Der britische Ernährungsstaatssekretär David Heath sagte im Parlament nach Informationen der BBC, das Fleisch von drei mit dem Medikament Phenylbutazon gespritzten Pferden sei von Großbritannien nach Frankreich verkauft worden. Die Lebensmittelaufsicht arbeite mit den französischen Behörden zusammen, um das Fleisch aus der Nahrungskette zurückzuhalten. Tests auf Phenylbutazon in Frankreich seien bislang negativ ausgefallen.

Frankreich macht Schuldigen aus

Die Regierung in Paris machte unterdessen die Firma Spanghero in Südwestfrankreich als einen Schuldigen in dem Skandal aus: Spanghero habe gewusst, dass sie Pferdefleisch als Rindfleisch verkaufte, teilten das Verbraucher- und das Landwirtschaftsministerium mit.
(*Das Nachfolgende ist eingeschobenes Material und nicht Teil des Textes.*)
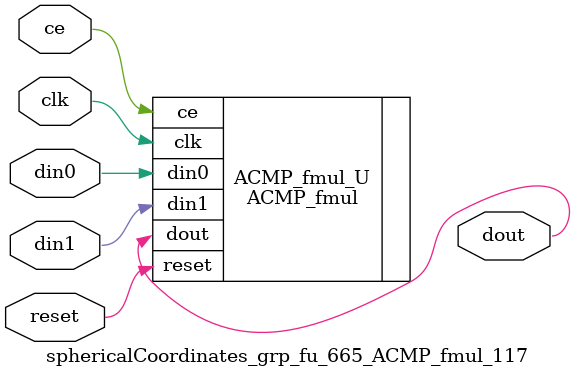
<source format=v>

`timescale 1 ns / 1 ps
module sphericalCoordinates_grp_fu_665_ACMP_fmul_117(
    clk,
    reset,
    ce,
    din0,
    din1,
    dout);

parameter ID = 32'd1;
parameter NUM_STAGE = 32'd1;
parameter din0_WIDTH = 32'd1;
parameter din1_WIDTH = 32'd1;
parameter dout_WIDTH = 32'd1;
input clk;
input reset;
input ce;
input[din0_WIDTH - 1:0] din0;
input[din1_WIDTH - 1:0] din1;
output[dout_WIDTH - 1:0] dout;



ACMP_fmul #(
.ID( ID ),
.NUM_STAGE( 4 ),
.din0_WIDTH( din0_WIDTH ),
.din1_WIDTH( din1_WIDTH ),
.dout_WIDTH( dout_WIDTH ))
ACMP_fmul_U(
    .clk( clk ),
    .reset( reset ),
    .ce( ce ),
    .din0( din0 ),
    .din1( din1 ),
    .dout( dout ));

endmodule

</source>
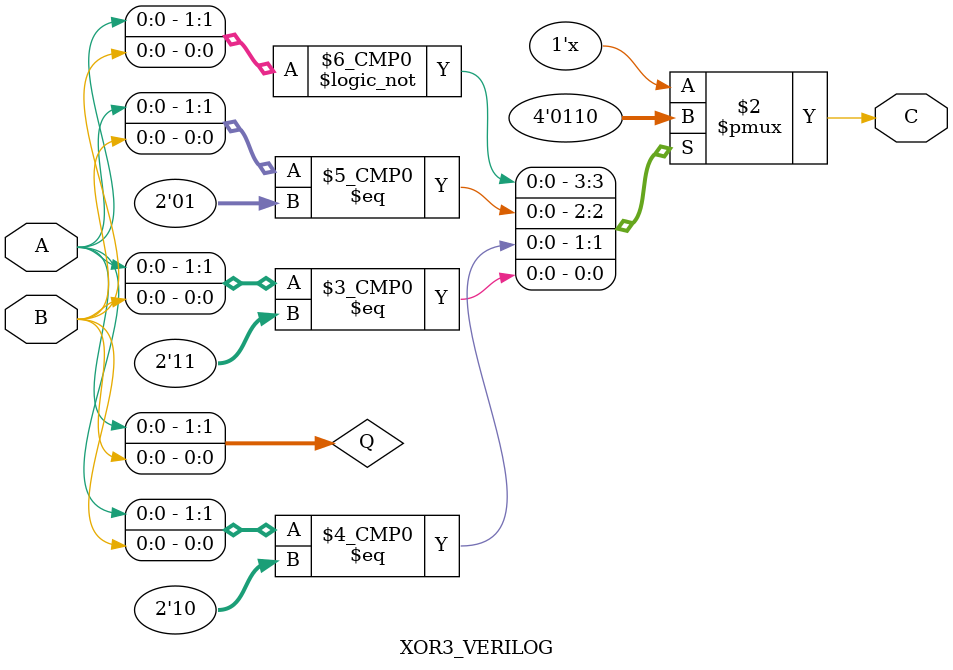
<source format=v>
module XOR3_VERILOG(A, B, C);

    input A;
    input B;
    output C;

    reg    C;

    wire [1:0] Q;

    assign Q = {A, B};

    always @(Q) begin
        case (Q)
            2'b00:   C = 1'b0;
            2'b01:   C = 1'b1;
            2'b10:   C = 1'b1;
            2'b11:   C = 1'b0;
            default: C = 1'b0;
        endcase
    end

endmodule

</source>
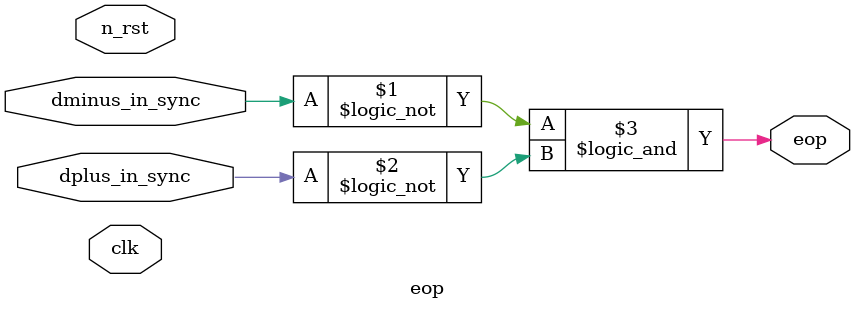
<source format=sv>
module eop(
    input logic clk,
    input logic n_rst,
    input logic dminus_in_sync,
    input logic dplus_in_sync,
    output logic eop
);
assign eop = !dminus_in_sync && !dplus_in_sync;
endmodule
</source>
Spanghero habe sich eines "Wirtschaftsbetruges" schuldig gemacht und werde zur Verantwortung gezogen werden. Der Firma sei mit sofortiger Wirkung die Zulassung zur Fleischverarbeitung entzogen worden. Nach weiteren Untersuchungen werde entschieden, ob die Betriebserlaubnis endgültig entzogen werden.

Spanghero hatte das Fleisch aus Rumänien bezogen und die französische Firma Comigel in Metz beliefert, die europaweit zahlreiche Fertigprodukte verkauft.
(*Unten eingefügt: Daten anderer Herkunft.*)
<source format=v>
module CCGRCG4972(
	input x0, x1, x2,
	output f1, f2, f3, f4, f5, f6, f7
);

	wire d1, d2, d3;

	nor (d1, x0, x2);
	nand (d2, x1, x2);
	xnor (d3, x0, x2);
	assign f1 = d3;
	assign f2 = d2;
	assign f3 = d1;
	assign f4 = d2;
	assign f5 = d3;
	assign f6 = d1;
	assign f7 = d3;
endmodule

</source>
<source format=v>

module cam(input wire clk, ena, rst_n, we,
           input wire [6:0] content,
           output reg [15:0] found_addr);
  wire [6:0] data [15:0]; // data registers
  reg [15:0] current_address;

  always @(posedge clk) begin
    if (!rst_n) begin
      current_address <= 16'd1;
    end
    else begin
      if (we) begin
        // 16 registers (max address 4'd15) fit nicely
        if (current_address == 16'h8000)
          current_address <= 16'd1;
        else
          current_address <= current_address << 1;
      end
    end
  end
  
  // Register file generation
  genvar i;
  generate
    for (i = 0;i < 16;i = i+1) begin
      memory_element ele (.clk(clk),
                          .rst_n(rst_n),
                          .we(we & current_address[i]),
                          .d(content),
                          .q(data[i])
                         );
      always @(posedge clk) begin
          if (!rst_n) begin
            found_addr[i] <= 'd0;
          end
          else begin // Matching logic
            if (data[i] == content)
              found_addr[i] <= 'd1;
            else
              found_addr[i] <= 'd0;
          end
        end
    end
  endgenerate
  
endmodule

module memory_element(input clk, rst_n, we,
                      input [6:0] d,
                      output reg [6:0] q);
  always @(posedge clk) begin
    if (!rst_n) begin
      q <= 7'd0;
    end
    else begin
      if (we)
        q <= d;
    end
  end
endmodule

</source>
Gentests sollen Verbraucher schützen

Die EU-Kommission will mit DNA-Tests wirksamer gegen falsch deklariertes Fleisch vorgehen. Die ersten 2500 Gentests könnte es den Plänen zufolge im März geben, etwa 200 davon in Deutschland, teilte EU-Verbraucherkommissar Tonio Borg am Mittwochabend nach einem Krisentreffen acht beteiligter Staaten in Brüssel mit. Ergebnisse sollen Borg zufolge Mitte April veröffentlicht werden. Insbesondere Irland und Großbritannien hatten auf gentechnische Untersuchungen gedrungen.

Um sicherzustellen, dass Verbraucher mit dem Fleisch keine Pferdemedikamente zu sich nehmen, will die EU-Kommission eine weitere Testreihe zu Phenylbutazon vorschlagen. Es wird auch als Doping-Mittel im Pferdesport verwendet. 1500 in die EU eingeführte geschlachtete Pferde sollten untersucht werden, zudem 2500 in Europa geschlachtete Tiere. Die EU-Kommission will den Mitgliedsstaaten bei der Fahndung nach Rückständen freie Hand lassen.